*SET PROBLEM A:*
According to the text on generator exciters, what type of exciter do large gas and steam turbines like the 7F generally have?

-- START OF SOURCE TEXT --

Background. Recall that a generator requires direct current (dc) to energize its magnetic field. The exciter’s job is to supply this current. Alternating-current generators may have rotating (brush or brushless) or static-type exciters. Large gas and steam turbines, like the 7F, generally have a static exciter.

Excitation current is supplied to 7F generators via a collector system consisting of slip (collector) rings, brushes, brush holders, and connections to the field winding. Dc flows from the exciter, through the negative brush and slip ring, to the rotor field poles. The return path to the exciter is through the positive brush and slip ring.

Collector rings for 7Fs are heat-treated steel forgings shrunk over insulated steel hubs. Carbon brushes transfer current to the spinning slip rings. Preserving the intimate connection between the brush and slip rings is critical to preventing ring fires, which can damage the collector system. The first sign of an impending problem is arcing caused by a progressive loss of contact between the ring and one or more brushes.

One of the challenges facing many plant managers at gas-turbine-based generating facilities is that staff size and experience militate against checking all equipment to the degree they would like and as frequently as they would like. Plus, exciters are a special case. Reasons: Arcing sometimes is difficult to identify. Plus, O&M personnel often are reluctant to get close to a piece of equipment that can be intimidating for its electrical shock potential.

Serendipity. In one day the editors learned of a problem they didn’t know existed (morning), received a background education (afternoon), learned that a solutions provider would be attending the vendor fair (also afternoon), and got to speak with representatives of Cutsforth Products Inc, Cohasset, Minn (evening). This could only happen at a user-group meeting. Everything should be this easy.

First thing an editor tries to do when making a “cold” stop at a vendor’s booth is to “qualify” the person he or she is talking to. Is that person truly an expert on the subject of interest or just a knowledgeable sales man or woman? In this case, the experts were on hand.

Next, a leading question: “Why would an OEM alert its customers to the need for proper collector maintenance? Sounds so mundane, and the topic rarely, if ever, is addressed at user meetings.” Fig A is the only answer necessary.

Collector-ring issues. The answer to the next question—“What causes an incident like this to occur?—takes some time. One place to start is with collector-ring issues—including going out of round, grooving, and so-called photographing (also called ghosting or foot-printing).

  • Two reasons rings go out of round: (1) Problems with brushes and brush holders compromise the brush-to-ring connection, which is conducive to electrical erosion. (2) Contaminated air results in mechanical wear, which causes brushes to lift off the ring. Unit vibration is associated with most out-of-round conditions.

-- END OF SOURCE TEXT --
-- START OF SOURCE DATA --

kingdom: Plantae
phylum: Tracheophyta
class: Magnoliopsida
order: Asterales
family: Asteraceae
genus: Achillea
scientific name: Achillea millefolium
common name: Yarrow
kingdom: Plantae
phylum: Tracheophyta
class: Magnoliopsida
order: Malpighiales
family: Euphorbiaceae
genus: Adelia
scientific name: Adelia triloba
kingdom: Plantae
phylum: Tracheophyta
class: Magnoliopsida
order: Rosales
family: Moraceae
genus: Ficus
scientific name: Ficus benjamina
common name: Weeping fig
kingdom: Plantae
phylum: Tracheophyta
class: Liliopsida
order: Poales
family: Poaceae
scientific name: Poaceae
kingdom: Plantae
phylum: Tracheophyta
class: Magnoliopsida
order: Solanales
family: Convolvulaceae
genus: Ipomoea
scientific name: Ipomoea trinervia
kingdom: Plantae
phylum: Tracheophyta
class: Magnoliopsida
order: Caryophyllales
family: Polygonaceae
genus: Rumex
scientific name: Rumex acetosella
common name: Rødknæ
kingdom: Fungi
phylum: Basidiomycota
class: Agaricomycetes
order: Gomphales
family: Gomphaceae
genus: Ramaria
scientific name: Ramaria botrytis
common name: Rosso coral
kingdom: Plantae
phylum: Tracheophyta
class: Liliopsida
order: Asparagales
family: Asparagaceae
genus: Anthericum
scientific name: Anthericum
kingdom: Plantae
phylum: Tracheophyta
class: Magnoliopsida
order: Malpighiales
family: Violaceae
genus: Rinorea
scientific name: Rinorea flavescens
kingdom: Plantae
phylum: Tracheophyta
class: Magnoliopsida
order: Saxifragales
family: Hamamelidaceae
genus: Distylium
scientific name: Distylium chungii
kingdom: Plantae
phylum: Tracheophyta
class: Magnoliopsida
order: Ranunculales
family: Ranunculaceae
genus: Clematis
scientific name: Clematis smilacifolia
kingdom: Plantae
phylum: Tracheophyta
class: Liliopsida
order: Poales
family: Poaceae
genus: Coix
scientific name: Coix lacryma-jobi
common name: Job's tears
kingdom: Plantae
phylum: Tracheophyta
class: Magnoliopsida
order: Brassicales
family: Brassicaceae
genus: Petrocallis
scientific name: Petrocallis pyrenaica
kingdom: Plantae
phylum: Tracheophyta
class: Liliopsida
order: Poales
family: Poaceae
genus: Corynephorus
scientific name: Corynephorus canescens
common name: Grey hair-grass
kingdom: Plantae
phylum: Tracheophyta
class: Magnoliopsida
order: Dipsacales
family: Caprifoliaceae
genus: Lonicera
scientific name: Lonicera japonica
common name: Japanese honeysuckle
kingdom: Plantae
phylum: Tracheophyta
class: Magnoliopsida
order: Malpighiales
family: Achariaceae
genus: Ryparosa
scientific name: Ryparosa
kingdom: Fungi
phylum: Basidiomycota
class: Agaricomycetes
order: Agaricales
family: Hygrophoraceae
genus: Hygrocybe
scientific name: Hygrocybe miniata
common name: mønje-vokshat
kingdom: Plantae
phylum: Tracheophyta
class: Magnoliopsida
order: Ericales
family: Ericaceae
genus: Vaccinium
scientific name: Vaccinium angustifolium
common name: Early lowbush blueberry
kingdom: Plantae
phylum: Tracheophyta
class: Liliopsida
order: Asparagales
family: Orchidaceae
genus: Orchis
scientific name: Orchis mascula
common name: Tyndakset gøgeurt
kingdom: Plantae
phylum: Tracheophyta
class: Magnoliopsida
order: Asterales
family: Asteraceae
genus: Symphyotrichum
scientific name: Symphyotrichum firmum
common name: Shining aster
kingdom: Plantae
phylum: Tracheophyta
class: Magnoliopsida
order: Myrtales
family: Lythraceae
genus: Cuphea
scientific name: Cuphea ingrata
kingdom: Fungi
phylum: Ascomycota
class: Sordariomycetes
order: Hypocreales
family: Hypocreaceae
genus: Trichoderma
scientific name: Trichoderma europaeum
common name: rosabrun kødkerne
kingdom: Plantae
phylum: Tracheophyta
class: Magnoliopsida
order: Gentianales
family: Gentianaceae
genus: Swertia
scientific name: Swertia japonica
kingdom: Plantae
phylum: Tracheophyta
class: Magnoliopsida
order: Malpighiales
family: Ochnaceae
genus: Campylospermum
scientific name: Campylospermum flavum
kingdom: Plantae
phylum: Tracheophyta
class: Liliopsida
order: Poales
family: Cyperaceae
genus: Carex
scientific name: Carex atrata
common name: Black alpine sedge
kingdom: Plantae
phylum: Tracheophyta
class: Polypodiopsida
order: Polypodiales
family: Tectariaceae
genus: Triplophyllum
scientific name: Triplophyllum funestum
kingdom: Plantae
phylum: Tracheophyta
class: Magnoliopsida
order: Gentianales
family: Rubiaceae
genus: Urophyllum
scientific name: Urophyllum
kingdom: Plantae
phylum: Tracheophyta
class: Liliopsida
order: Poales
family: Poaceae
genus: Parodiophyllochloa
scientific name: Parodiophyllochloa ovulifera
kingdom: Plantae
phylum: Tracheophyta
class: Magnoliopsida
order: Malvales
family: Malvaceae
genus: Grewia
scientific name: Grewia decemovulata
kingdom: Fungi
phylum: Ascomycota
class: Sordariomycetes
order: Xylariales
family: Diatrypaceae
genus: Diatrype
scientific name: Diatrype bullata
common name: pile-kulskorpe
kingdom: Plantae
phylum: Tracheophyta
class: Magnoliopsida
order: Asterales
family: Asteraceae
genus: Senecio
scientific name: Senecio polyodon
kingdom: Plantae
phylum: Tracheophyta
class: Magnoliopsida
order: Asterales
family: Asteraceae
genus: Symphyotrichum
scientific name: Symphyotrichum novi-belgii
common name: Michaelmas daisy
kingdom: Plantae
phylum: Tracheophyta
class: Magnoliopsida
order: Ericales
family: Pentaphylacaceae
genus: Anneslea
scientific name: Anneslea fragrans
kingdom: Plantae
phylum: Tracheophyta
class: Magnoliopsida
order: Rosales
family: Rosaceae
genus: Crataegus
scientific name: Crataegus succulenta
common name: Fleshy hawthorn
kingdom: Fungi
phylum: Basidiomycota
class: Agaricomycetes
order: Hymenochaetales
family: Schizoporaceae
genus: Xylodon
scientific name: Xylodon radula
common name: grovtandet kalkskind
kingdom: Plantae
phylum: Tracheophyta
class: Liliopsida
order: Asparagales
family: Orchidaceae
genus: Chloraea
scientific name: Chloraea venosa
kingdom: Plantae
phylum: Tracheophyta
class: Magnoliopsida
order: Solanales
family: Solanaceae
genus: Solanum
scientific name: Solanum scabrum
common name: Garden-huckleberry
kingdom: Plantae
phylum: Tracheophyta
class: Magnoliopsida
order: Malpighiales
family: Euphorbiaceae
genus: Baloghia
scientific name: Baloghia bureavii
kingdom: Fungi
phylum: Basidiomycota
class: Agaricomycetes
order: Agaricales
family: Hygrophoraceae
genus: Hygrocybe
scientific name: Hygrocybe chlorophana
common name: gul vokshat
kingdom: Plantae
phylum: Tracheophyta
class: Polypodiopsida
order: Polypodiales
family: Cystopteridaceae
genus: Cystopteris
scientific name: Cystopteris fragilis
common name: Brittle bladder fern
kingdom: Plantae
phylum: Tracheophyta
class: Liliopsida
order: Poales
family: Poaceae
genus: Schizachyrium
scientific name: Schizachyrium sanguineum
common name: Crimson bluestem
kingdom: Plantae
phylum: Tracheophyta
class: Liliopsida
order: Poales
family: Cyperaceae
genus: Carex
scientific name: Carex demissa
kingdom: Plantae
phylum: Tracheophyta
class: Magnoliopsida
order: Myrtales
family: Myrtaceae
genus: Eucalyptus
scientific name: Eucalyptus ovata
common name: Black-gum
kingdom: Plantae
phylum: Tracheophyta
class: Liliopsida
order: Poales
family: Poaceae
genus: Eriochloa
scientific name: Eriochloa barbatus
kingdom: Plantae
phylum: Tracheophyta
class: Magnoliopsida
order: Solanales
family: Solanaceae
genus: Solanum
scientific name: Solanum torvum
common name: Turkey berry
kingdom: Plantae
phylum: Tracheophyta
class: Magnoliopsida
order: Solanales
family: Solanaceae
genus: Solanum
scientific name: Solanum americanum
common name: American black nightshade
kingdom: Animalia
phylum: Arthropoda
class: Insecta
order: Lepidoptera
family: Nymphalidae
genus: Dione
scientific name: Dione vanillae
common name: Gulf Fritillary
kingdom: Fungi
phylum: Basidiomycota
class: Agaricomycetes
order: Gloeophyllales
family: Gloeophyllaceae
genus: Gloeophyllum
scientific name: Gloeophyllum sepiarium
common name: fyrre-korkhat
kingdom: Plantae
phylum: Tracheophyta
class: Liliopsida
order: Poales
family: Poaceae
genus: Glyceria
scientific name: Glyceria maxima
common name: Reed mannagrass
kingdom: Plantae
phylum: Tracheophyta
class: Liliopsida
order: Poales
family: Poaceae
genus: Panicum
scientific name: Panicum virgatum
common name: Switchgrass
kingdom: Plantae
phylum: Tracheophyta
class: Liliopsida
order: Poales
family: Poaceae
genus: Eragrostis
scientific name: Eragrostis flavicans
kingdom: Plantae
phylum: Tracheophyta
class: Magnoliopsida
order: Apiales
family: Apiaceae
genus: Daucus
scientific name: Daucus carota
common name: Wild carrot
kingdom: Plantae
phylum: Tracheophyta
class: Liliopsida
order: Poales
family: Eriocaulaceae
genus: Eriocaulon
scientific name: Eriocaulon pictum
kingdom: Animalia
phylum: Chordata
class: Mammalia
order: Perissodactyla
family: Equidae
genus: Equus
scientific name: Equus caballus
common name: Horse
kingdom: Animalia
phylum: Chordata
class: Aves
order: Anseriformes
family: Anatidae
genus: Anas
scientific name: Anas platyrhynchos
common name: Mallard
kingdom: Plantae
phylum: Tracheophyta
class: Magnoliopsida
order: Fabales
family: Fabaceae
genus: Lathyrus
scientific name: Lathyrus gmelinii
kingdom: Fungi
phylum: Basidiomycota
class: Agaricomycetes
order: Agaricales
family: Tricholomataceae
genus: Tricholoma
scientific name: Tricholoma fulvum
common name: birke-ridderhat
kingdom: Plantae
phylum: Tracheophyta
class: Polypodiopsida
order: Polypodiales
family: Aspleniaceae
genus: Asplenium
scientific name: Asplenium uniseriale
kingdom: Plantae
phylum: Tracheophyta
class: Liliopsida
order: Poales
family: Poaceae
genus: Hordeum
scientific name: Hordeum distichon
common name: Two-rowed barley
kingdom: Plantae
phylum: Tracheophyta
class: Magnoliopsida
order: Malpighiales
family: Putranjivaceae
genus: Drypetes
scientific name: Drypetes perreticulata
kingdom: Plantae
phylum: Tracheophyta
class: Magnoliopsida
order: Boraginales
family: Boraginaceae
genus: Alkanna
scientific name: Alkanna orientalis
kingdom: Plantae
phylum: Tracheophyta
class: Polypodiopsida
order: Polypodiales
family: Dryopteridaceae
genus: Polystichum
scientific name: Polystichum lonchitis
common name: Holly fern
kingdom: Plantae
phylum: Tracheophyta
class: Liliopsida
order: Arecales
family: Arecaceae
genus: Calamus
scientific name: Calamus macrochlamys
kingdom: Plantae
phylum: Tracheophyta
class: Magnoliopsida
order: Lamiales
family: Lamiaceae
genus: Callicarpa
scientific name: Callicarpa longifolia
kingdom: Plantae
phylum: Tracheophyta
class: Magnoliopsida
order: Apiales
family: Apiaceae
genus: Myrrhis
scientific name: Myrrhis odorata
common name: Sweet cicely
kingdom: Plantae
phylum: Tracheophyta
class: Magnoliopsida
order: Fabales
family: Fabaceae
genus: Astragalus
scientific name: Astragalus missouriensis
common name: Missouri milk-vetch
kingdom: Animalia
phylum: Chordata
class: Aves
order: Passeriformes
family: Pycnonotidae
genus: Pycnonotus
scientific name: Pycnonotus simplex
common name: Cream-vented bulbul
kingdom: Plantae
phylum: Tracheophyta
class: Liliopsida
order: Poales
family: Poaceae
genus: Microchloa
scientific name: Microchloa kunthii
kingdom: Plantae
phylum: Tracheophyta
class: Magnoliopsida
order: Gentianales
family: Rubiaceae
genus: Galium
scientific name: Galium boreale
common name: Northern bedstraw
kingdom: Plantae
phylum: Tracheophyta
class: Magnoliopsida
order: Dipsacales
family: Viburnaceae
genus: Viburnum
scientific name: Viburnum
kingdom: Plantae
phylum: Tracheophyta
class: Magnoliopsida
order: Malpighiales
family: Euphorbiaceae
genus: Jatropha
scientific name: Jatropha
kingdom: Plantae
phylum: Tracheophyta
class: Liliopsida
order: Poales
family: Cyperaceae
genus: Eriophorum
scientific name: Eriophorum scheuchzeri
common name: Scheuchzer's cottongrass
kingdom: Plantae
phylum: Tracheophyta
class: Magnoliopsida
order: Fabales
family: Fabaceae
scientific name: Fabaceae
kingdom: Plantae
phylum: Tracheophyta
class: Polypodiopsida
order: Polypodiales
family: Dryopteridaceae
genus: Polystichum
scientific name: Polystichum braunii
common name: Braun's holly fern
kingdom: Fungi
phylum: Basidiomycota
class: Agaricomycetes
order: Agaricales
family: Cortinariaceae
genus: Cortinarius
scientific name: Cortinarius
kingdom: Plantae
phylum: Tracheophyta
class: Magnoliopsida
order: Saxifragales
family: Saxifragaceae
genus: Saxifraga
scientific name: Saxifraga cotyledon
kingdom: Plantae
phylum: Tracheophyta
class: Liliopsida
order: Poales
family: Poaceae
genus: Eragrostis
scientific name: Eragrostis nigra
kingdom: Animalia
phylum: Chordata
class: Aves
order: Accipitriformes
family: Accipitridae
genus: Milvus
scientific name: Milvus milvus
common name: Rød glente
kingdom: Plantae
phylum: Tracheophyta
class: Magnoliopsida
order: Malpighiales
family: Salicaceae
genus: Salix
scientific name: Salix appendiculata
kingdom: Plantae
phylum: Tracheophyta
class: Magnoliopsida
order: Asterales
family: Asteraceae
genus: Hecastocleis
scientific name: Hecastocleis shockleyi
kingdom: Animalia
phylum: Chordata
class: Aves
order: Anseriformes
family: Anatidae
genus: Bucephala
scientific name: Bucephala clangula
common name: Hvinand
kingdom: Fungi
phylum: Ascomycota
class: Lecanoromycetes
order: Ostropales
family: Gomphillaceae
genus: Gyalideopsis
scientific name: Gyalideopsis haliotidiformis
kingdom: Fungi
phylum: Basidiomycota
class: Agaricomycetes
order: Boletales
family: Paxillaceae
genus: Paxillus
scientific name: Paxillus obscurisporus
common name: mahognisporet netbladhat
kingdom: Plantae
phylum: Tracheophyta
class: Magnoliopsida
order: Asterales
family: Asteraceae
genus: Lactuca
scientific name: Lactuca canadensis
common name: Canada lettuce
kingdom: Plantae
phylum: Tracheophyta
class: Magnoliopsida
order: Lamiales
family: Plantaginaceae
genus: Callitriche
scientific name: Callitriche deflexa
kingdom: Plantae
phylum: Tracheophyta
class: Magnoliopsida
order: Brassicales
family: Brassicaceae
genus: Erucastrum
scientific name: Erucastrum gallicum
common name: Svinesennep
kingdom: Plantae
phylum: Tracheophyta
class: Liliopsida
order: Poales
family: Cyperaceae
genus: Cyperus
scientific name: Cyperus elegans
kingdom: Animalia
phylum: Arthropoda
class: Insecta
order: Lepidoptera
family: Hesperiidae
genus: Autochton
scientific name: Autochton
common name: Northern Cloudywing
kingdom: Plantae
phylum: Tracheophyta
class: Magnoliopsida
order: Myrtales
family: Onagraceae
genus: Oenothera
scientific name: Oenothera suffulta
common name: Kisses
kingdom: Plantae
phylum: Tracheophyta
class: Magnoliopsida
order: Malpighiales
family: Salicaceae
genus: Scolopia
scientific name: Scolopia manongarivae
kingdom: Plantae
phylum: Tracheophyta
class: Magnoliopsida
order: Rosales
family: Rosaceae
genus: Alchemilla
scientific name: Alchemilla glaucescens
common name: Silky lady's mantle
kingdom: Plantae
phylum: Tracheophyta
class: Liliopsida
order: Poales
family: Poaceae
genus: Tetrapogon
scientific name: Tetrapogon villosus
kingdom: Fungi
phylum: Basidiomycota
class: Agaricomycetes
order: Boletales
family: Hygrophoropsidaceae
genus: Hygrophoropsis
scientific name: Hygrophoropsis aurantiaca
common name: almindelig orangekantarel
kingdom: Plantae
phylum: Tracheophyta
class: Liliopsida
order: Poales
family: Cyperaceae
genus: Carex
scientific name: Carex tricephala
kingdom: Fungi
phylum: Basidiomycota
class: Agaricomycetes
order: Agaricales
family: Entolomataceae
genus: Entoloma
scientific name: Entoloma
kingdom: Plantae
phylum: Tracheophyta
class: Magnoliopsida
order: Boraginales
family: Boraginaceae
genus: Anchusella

-- END OF SOURCE DATA --

*SET PROBLEM B:*
Put the records, from their first line to the line with "scientific name: Ficus benjamina", into a Markdown table with the columns Nr and Line, giving each line a row number and leaving out blank lines.

*WRITTEN SOLUTION A:*
A static exciter.

*WRITTEN SOLUTION B:*
| Nr | Line |
|---|---|
| 1 | kingdom: Plantae |
| 2 | phylum: Tracheophyta |
| 3 | class: Magnoliopsida |
| 4 | order: Asterales |
| 5 | family: Asteraceae |
| 6 | genus: Achillea |
| 7 | scientific name: Achillea millefolium |
| 8 | common name: Yarrow |
| 9 | kingdom: Plantae |
| 10 | phylum: Tracheophyta |
| 11 | class: Magnoliopsida |
| 12 | order: Malpighiales |
| 13 | family: Euphorbiaceae |
| 14 | genus: Adelia |
| 15 | scientific name: Adelia triloba |
| 16 | kingdom: Plantae |
| 17 | phylum: Tracheophyta |
| 18 | class: Magnoliopsida |
| 19 | order: Rosales |
| 20 | family: Moraceae |
| 21 | genus: Ficus |
| 22 | scientific name: Ficus benjamina |